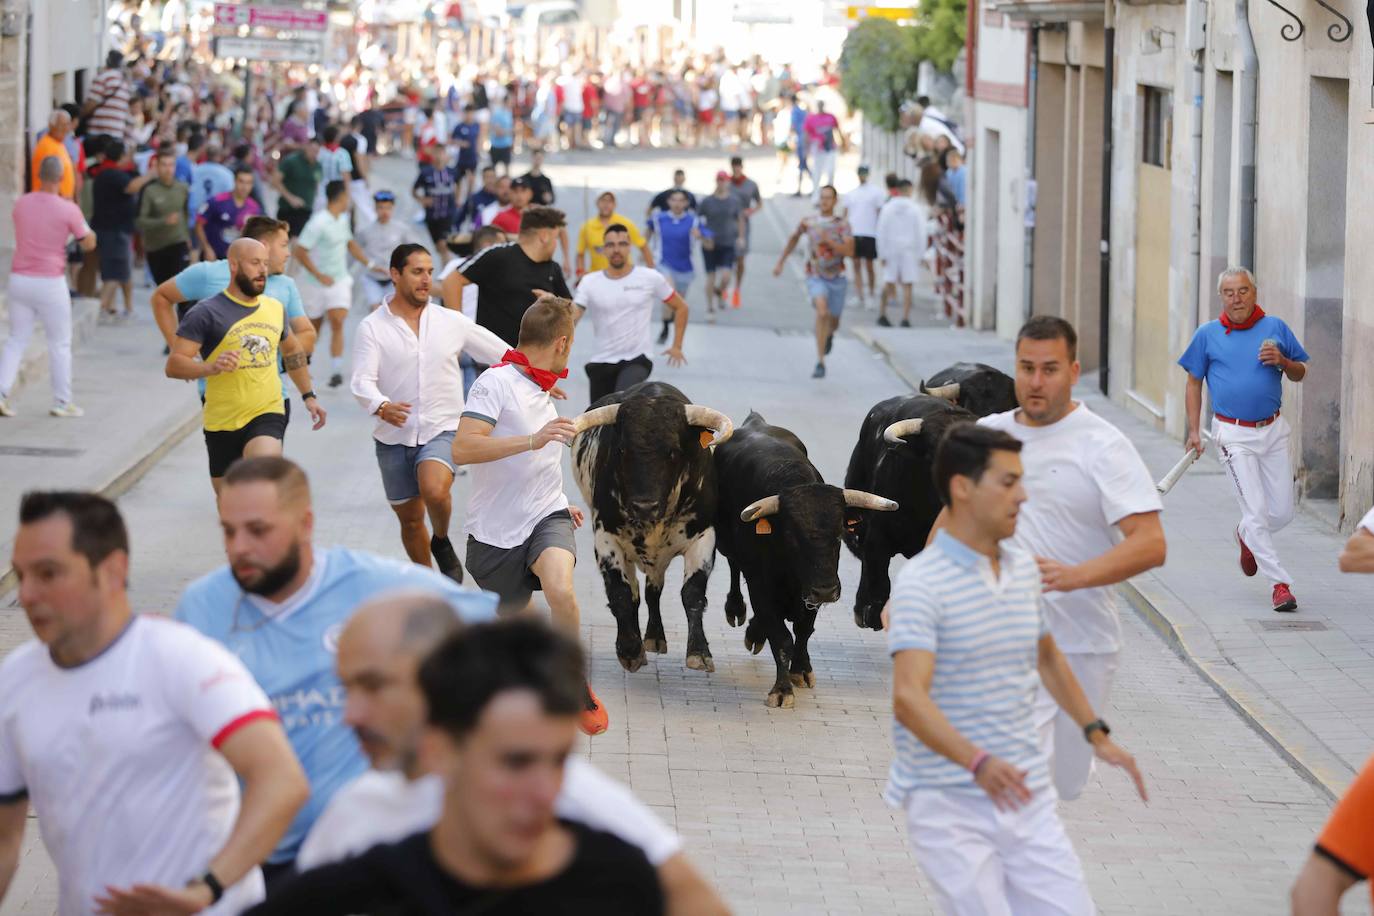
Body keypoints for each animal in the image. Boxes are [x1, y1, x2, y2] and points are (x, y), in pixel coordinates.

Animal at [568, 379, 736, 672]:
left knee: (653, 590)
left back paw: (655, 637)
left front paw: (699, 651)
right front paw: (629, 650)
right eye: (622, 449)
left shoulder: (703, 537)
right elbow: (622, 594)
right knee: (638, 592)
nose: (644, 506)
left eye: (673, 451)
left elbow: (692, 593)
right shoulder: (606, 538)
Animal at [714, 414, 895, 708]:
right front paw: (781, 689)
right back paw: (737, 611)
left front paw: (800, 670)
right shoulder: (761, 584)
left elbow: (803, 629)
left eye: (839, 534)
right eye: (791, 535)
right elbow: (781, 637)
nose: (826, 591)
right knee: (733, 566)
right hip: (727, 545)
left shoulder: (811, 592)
☆ ☆ ☆ ☆ ☆ ☆ ☆
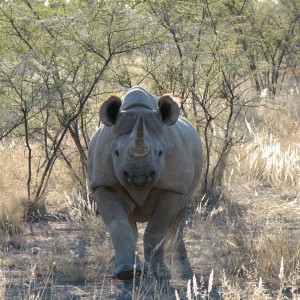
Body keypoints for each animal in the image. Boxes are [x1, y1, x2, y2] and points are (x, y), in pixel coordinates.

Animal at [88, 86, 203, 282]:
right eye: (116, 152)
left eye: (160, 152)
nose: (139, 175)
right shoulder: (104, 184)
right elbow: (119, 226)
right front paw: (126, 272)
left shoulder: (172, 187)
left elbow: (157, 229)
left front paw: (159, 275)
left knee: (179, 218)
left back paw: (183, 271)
☆ ☆ ☆ ☆ ☆ ☆ ☆
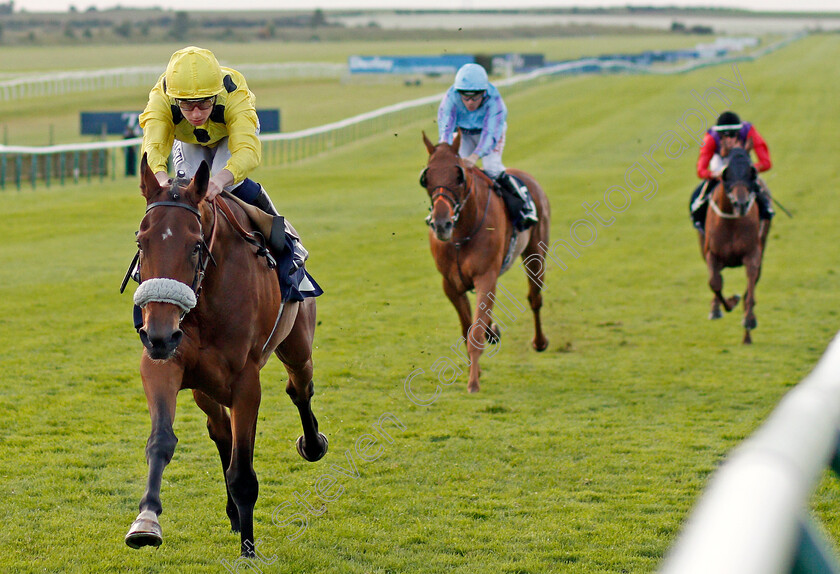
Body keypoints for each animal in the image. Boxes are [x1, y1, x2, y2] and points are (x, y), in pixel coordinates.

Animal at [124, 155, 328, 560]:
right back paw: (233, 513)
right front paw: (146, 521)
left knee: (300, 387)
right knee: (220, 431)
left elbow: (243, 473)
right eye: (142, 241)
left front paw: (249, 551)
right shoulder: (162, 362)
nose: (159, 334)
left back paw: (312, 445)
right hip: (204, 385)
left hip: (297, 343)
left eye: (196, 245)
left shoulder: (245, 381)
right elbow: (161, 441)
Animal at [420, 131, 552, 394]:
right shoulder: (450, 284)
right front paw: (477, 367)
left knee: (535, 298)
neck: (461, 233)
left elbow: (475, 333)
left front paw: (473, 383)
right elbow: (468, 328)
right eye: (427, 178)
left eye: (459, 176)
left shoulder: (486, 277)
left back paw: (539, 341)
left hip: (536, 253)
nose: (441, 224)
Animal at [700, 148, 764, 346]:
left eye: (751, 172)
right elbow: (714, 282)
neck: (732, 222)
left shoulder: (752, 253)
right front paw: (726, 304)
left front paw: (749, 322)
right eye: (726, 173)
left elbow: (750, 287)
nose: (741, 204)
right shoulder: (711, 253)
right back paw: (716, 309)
☆ ☆ ☆ ☆ ☆ ☆ ☆
Directions for this task: Write down again, exactly as given, only the lines above that fall from the line with "neck: (461, 233)" to the line with "right back paw: (716, 309)", inclusive.

Task answer:
neck: (461, 233)
left elbow: (475, 333)
left front paw: (473, 383)
right elbow: (468, 328)
right eye: (427, 178)
left eye: (459, 176)
left shoulder: (486, 277)
left back paw: (539, 341)
left hip: (536, 253)
nose: (441, 224)
Animal at [700, 148, 764, 346]:
left eye: (751, 172)
right elbow: (714, 282)
neck: (732, 222)
left shoulder: (752, 253)
right front paw: (726, 304)
left front paw: (749, 322)
right eye: (726, 173)
left elbow: (750, 287)
nose: (741, 204)
right shoulder: (711, 253)
right back paw: (716, 309)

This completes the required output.